②信仰は告白しているが、救われていない人のことである。
*しかし、この場面には信者しかいない。
③実を付けない信者が受ける評価のことである。
*文脈上のテーマは、「救い」ではなく「とどまること」である。
*イエスにとどまって実を結ばないなら、その人の業績は火で焼かれる。
*その人自身は、救いを失わない(1コリ3:11~15)。
Ⅲ.従順と祝福の関係(7~8節)
1.7節
Joh 15:7
あなたがたがわたしにとどまり、わたしのことばがあなたがたにとどまっているなら、何でも欲しいものを求めなさい。そうすれば、それはかなえられます。
(1)弟子の祈りには力がある。
①イエスにとどまる。
②その人の内側には、イエスのことばがとどまる。
③それゆえ、その人は、父の御心の沿った祈りをするようになる。
④御心に沿った祈りは、叶えられる。
*神の時がきたなら叶えられる。
*祈りの精神が叶えられる。
2.8節
Joh 15:8
あなたがたが多くの実を結び、わたしの弟子となることによって、わたしの父は栄光をお受けになります。

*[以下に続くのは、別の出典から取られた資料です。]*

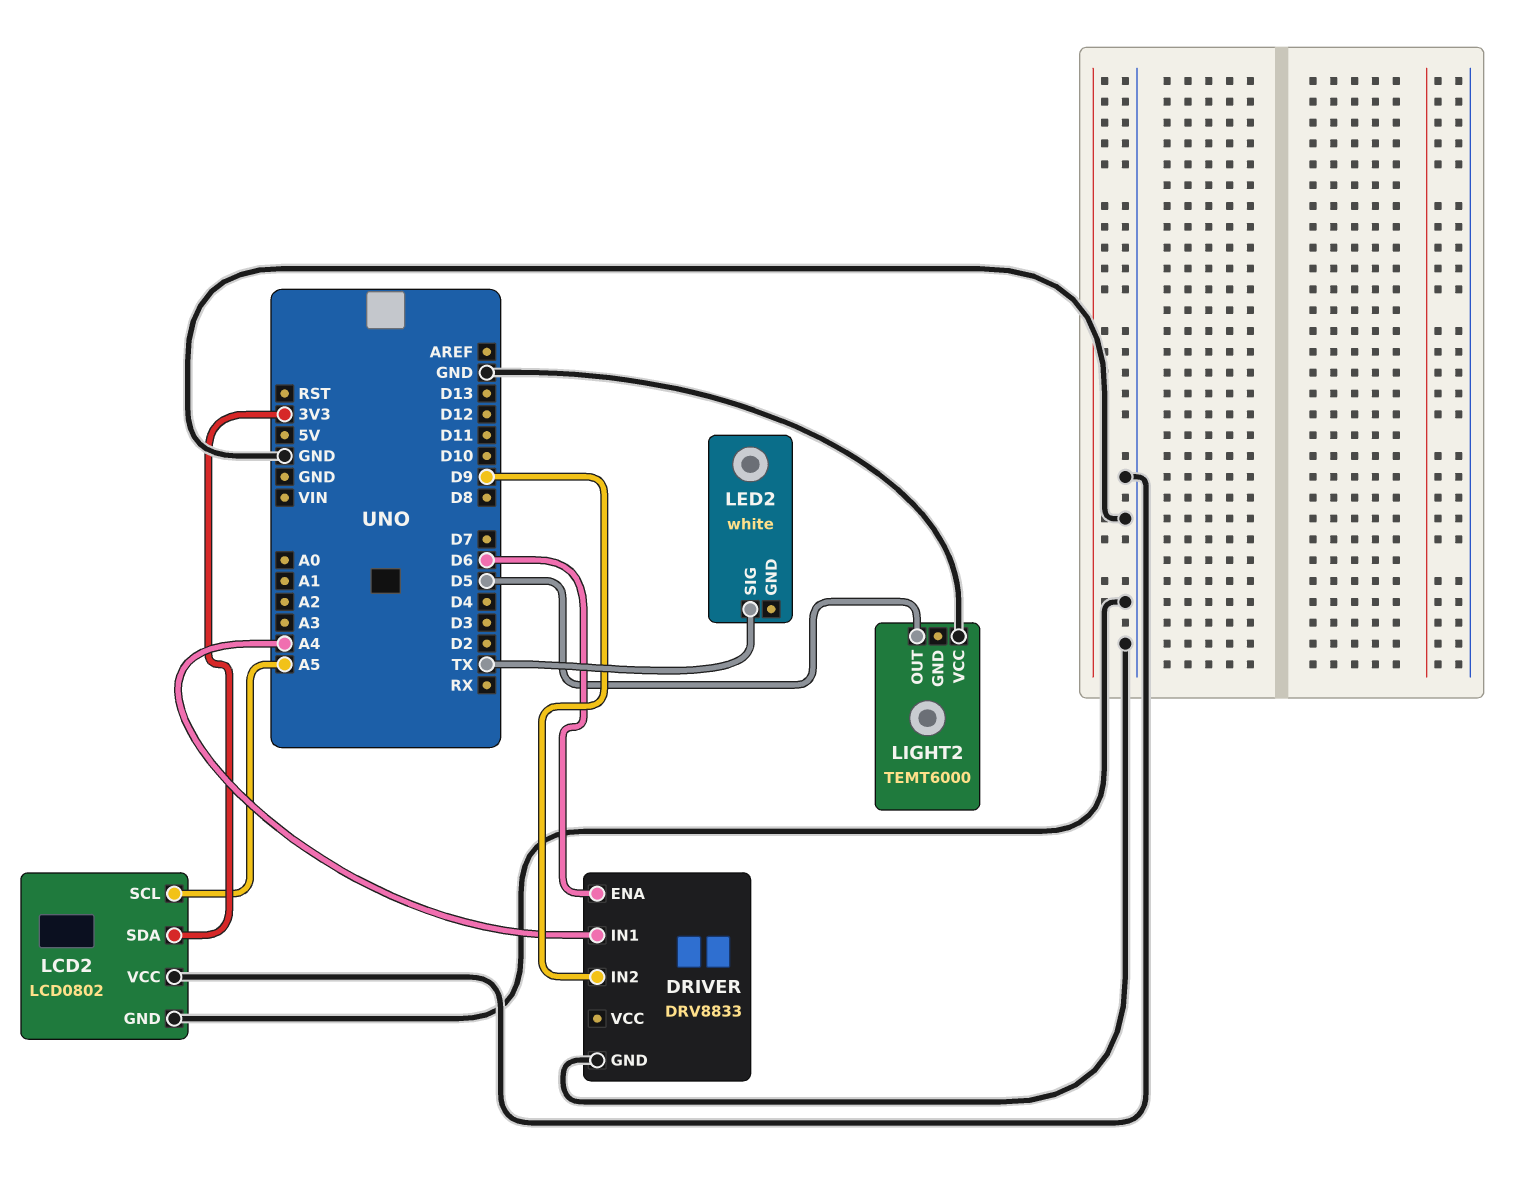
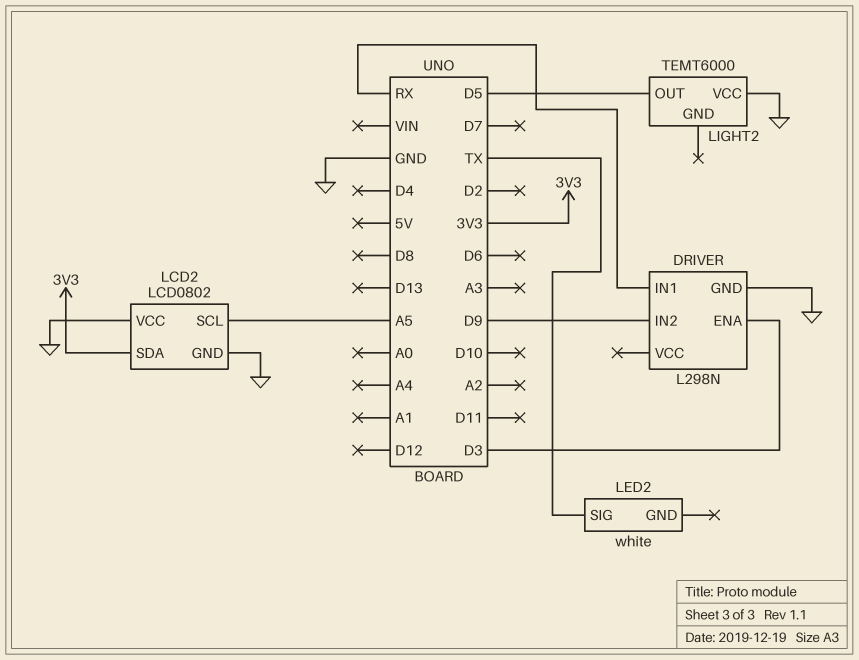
DRIVER: DRV8833 -> L298N
DRIVER pin ENA: D6 -> D3
DRIVER pin IN1: A4 -> RX

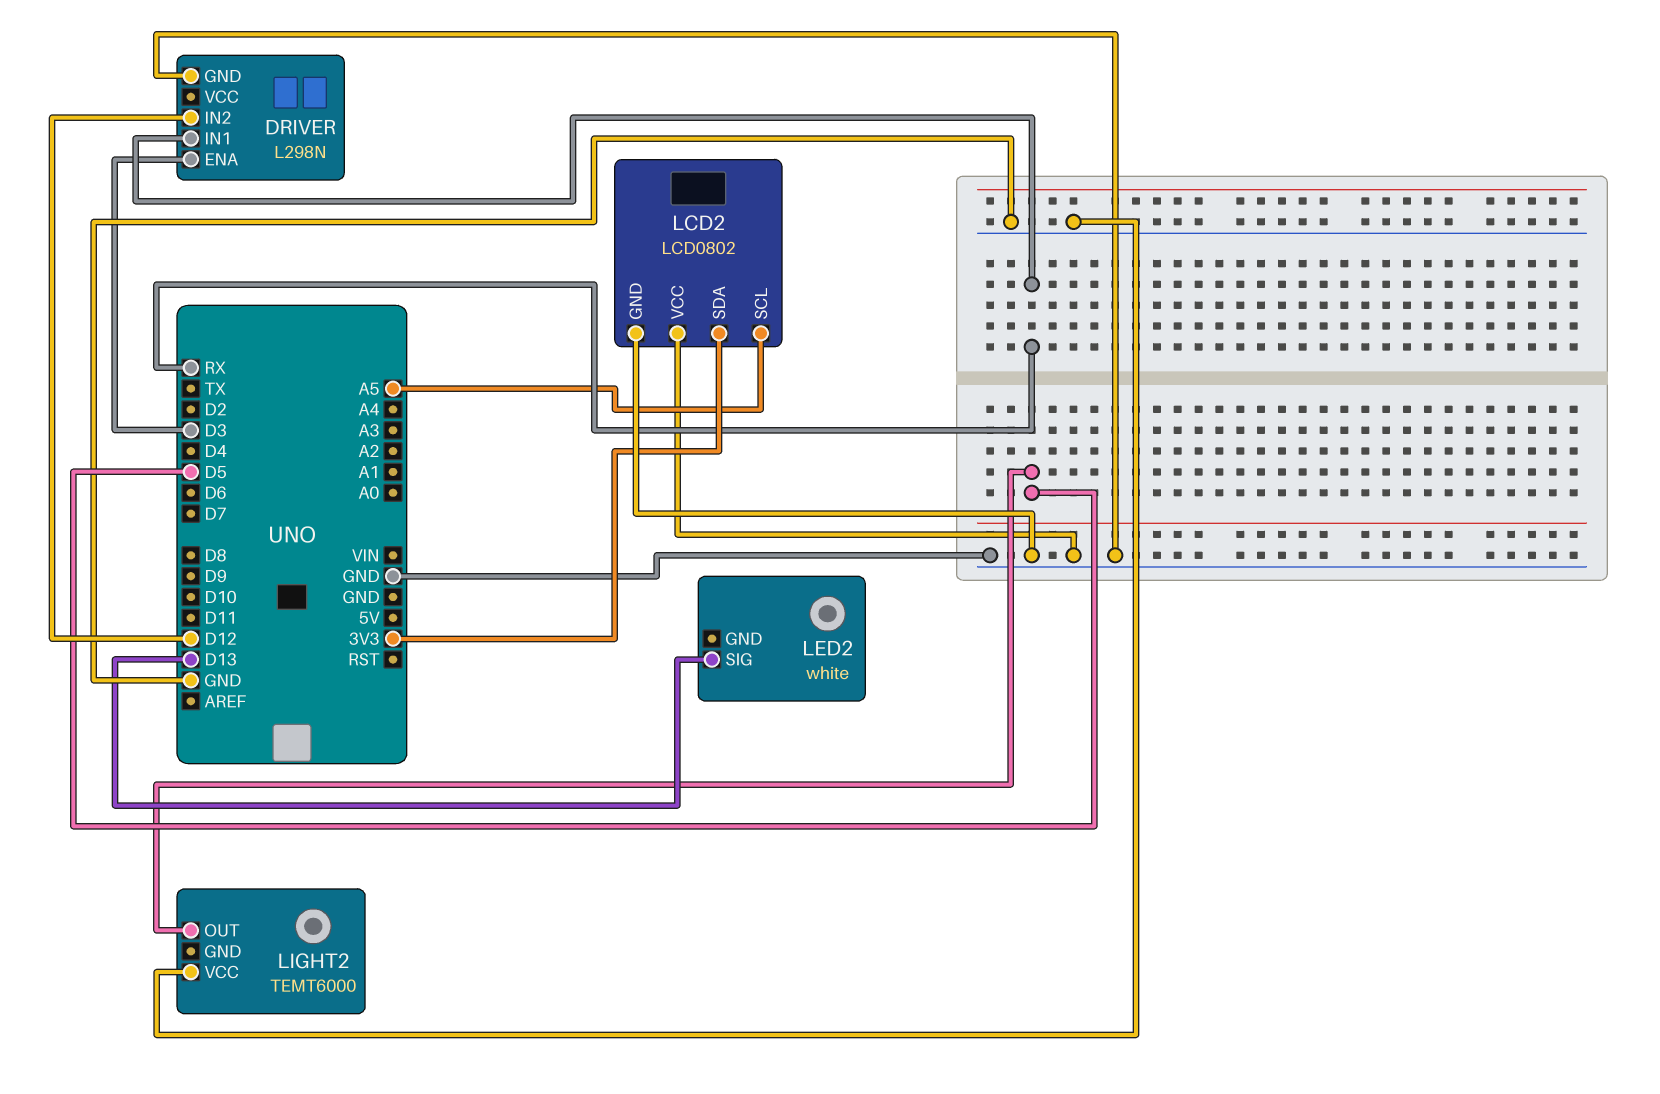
DRIVER pin IN2: D9 -> D12
LED2 pin SIG: TX -> D13

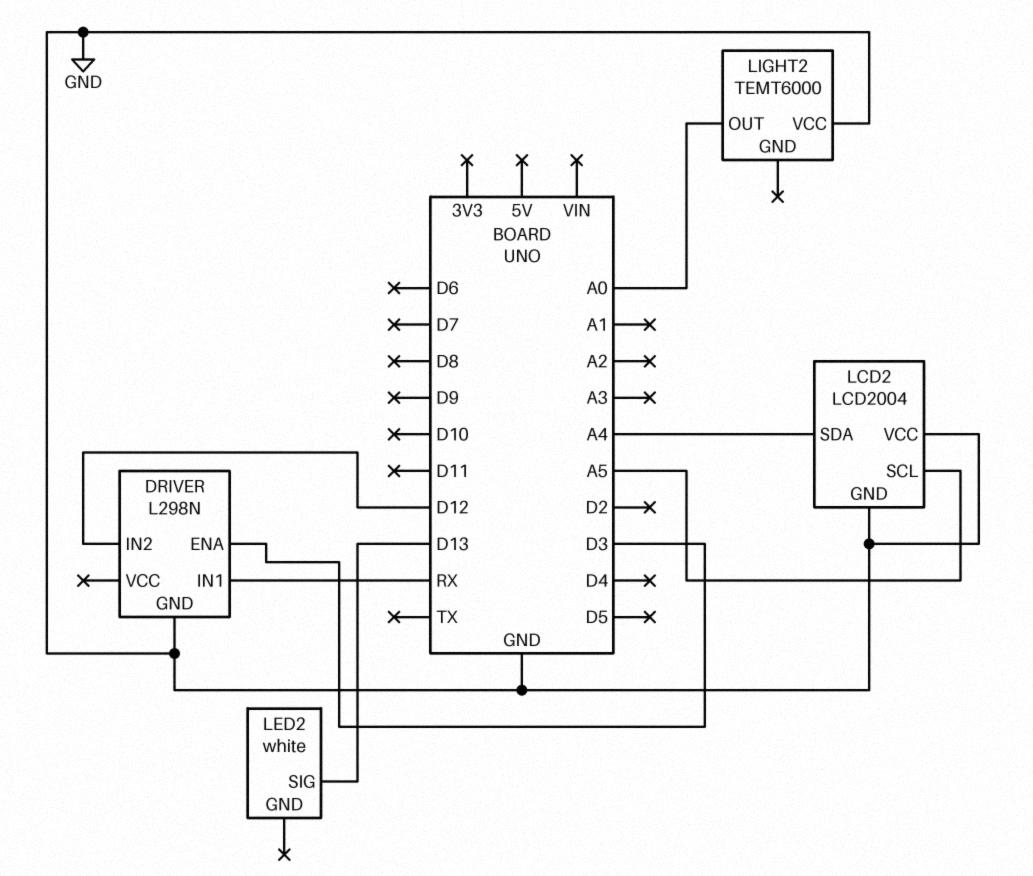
LCD2: LCD0802 -> LCD2004
LCD2 pin SDA: 3V3 -> A4
LIGHT2 pin OUT: D5 -> A0

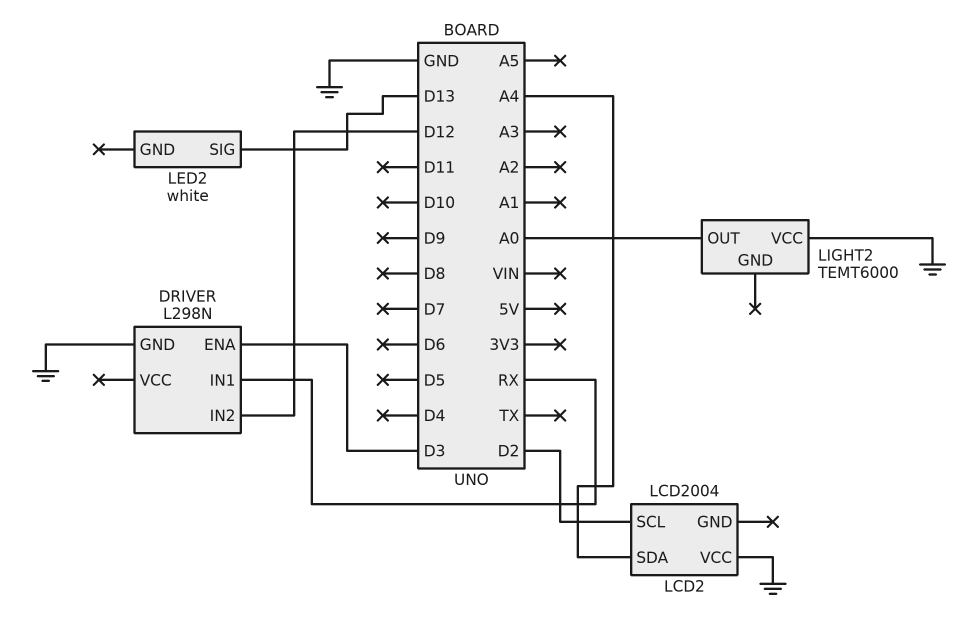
LCD2 pin GND: GND -> none
LCD2 pin SCL: A5 -> D2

(1)聞かれた祈りは、弟子が結ぶ多くの実の一つである。
①多くの実を結ぶことは、イエスの弟子であることの証明となる。
②それによって、父が栄光をお受けになる。
Ⅳ.愛と戒めの関係(9~10節)
1.9節
Joh 15:9
父がわたしを愛されたように、わたしもあなたがたを愛しました。わたしの愛にとどまりなさい。
(1)イエスが弟子たちに示した愛の本質
①父がイエスを愛したのと同じ愛である。
*質、深さ、高さ、幅において同じである。
*それは、人知を超えた愛である。
②イエスにとどまるとは、イエスの愛の中にとどまることである。
*愛に基づいた交わりと従順のうちに生きることを意味する。
*救いの維持ではなく、弟子としての親密さの維持である。
2.10節
Joh 15:10
わたしがわたしの父の戒めを守って、父の愛にとどまっているのと同じように、あなたがたもわたしの戒めを守るなら、わたしの愛にとどまっているのです。
(1)イエスの愛にとどまるとは
①イエスは、実に神秘的な命令を、具体的な形に置き換えた。
②イエスの戒めを守ることが、イエスの愛にとどまることである。
③手本は、父に従順な歩みをされたイエスご自身である。
(2)3者間の愛の流れ
①父が子を愛する(永遠で無条件の愛)
②子が信者を愛する(贖いと弟子道の中での愛)
③信者はキリストの愛の中にとどまる(応答的・従順的関係)
結論: 今日の信者への適用
1.努力の方向を変更する。
(1)私たちは、自分の力で霊的に成長しようとしがちである。
(2)しかし、実を結ぶことは、キリストに「とどまる」ことからくる。
(3)聖書の学び、祈り、礼拝など、日常生活の中でキリストとの交わりを第一にする。
2.試練を歓迎する。
(1)霊的剪定(訓練)を成長の機会と捉える。
(2)父なる神は、さらに実りある者とするために私たちを訓練される。
(3)不必要な執着や自己中心が取り除かれ、主に頼る謙遜さと力が養われる。
3.みことばの蓄積を心がける。
(1)現代は情報過多の時代である。
(2)この世の情報ではなく、みことばを心に蓄える。
(3)みことばに満たされることこそが、霊的浄化と力ある祈りにつながる。
4.主イエスへの愛を具体的に表現する。
(1)現代人は、「愛=感情」と捉えがちである。
(2)イエスは、「愛=従順によって保たれる関係」と教えている。
(3)日々の小さな従順(赦す・仕える・語る・耐える)が、愛の表現である。